Все четверо улыбнулись и почувствовали силу, которая исходит от такой дружбы независимо от разницы в возрасте и происхождении.
– Я бы хотел взять Александрию, – неожиданно добавил Гай.
– Ух ты, эту смазливенькую? – радостно отозвался Марк.
Гай почувствовал, что его щеки краснеют, и понадеялся, что это не очень заметно. Судя по выражениям лиц остальных, надеялся он зря.
– Тебе придется меня с ней познакомить, – сказал Кабера.
– Знаешь, Рений побил ее за то, что она отвлекала нас во время тренировки, – продолжал Марк.
Кабера поцокал языком.
– Умеет он настроить против себя! Прекрасные женщины – радость жизни…
– Послушай, я… – начал Гай.
– Да, конечно, тебе она нужна, чтобы следить за лошадьми и тому подобное. Вы, римляне, так обращаетесь с женщинами, что я удивляюсь, как ваш народ еще не вымер.
Гай быстро ушел, а его друзья все еще смеялись.
Гай постучал в дверь комнаты, куда положили Рения. Сейчас тот был один, хотя Луций часто заходил проверить зашитые раны. В комнате было темно, и сначала Гай подумал, что старик спит.
Он повернулся, чтобы уйти и дать Рению отдохнуть, но тот прошептал:
– Гай? Я так и знал, что это ты.
– Рений! Я хотел поблагодарить тебя. – Гай подошел к кровати и пододвинул стул.
Глаза Рения были открытыми и ясными. Гай посмотрел ему в лицо и удивленно заморгал. Наверное, дело было в слабом освещении, но Рений выглядел моложе. Нет, конечно, это невозможно, и все-таки глубоких морщин стало меньше, на висках появилось несколько черных волосков, правда, почти невидимых при таком освещении, но в седине заметных.

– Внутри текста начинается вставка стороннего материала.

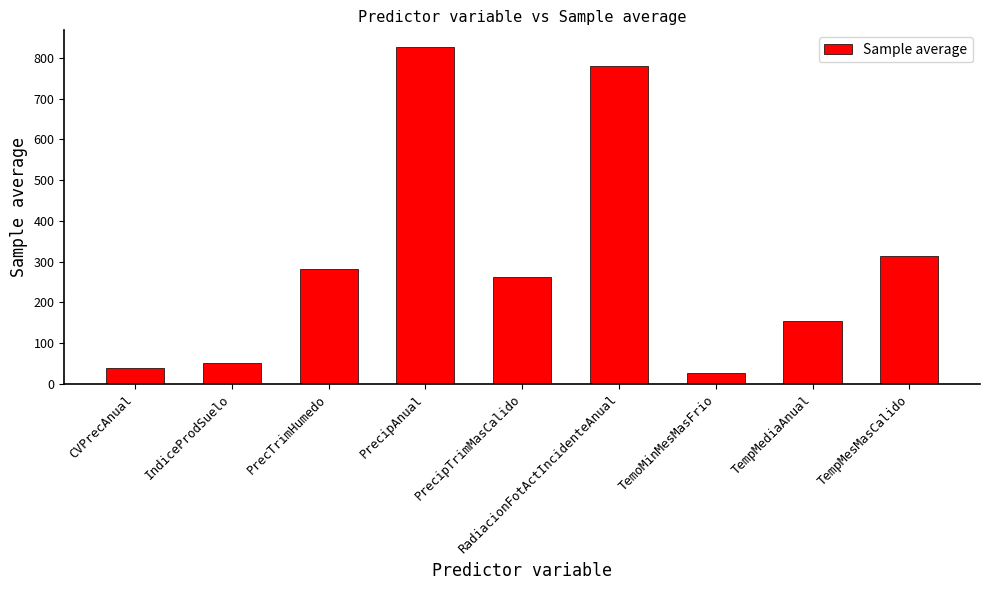

Rank the categories by value from highest to lowest.

PrecipAnual, RadiacionFotActIncidenteAnual, TempMesMasCalido, PrecTrimHumedo, PrecipTrimMasCalido, TempMediaAnual, IndiceProdSuelo, CVPrecAnual, TemoMinMesMasFrio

– Ты выглядишь… неплохо, – заставил себя сказать Гай.
Рений иронично хмыкнул.
– Кабера исцелил меня, прямо чудо какое-то. Он сам удивился больше других, сказал, что это судьба, раз он так на меня подействовал. Если честно, я вполне окреп, хотя левая рука все так же не слушается. Луций хотел ее отрезать, чтобы не болталась. Я… может, и позволю ему, когда остальное залечится.
Гай слушал его молча, загоняя внутрь болезненные воспоминания.
– Всего пару дней, а столько всего произошло! – сказал он. – Я рад, что ты не уехал.
– Я не смог спасти твоего отца. Я был слишком далеко и сам на последнем издыхании. Кабера сказал, что он умер мгновенно, от меча в сердце. Скорее всего, он даже этого не осознал.
– Я все понимаю, можешь не говорить. Я знаю, он не мог не стоять на стене. Я тоже, но меня оставили в комнате и…
– Но ты все равно выбрался, правда? Я рад, что так получилось. Тубрук говорит, ты спас его в самом конце, как… как резервный отряд.
Старик улыбнулся и закашлялся. Гай терпеливо ждал, пока приступ не закончится.
– Это я приказал не пускать тебя. Ты был слишком слаб для долгого боя, и отец согласился. Он хотел тебя защитить. И все-таки я рад, что ты под конец выбрался.
– Я тоже. Я бился рядом с Рением! – сказал Гай, и, хотя он улыбался, его глаза заполнились слезами.
– Я всегда бьюсь с Рением, – пробормотал старик. – И петь песни тут совершенно не о чем.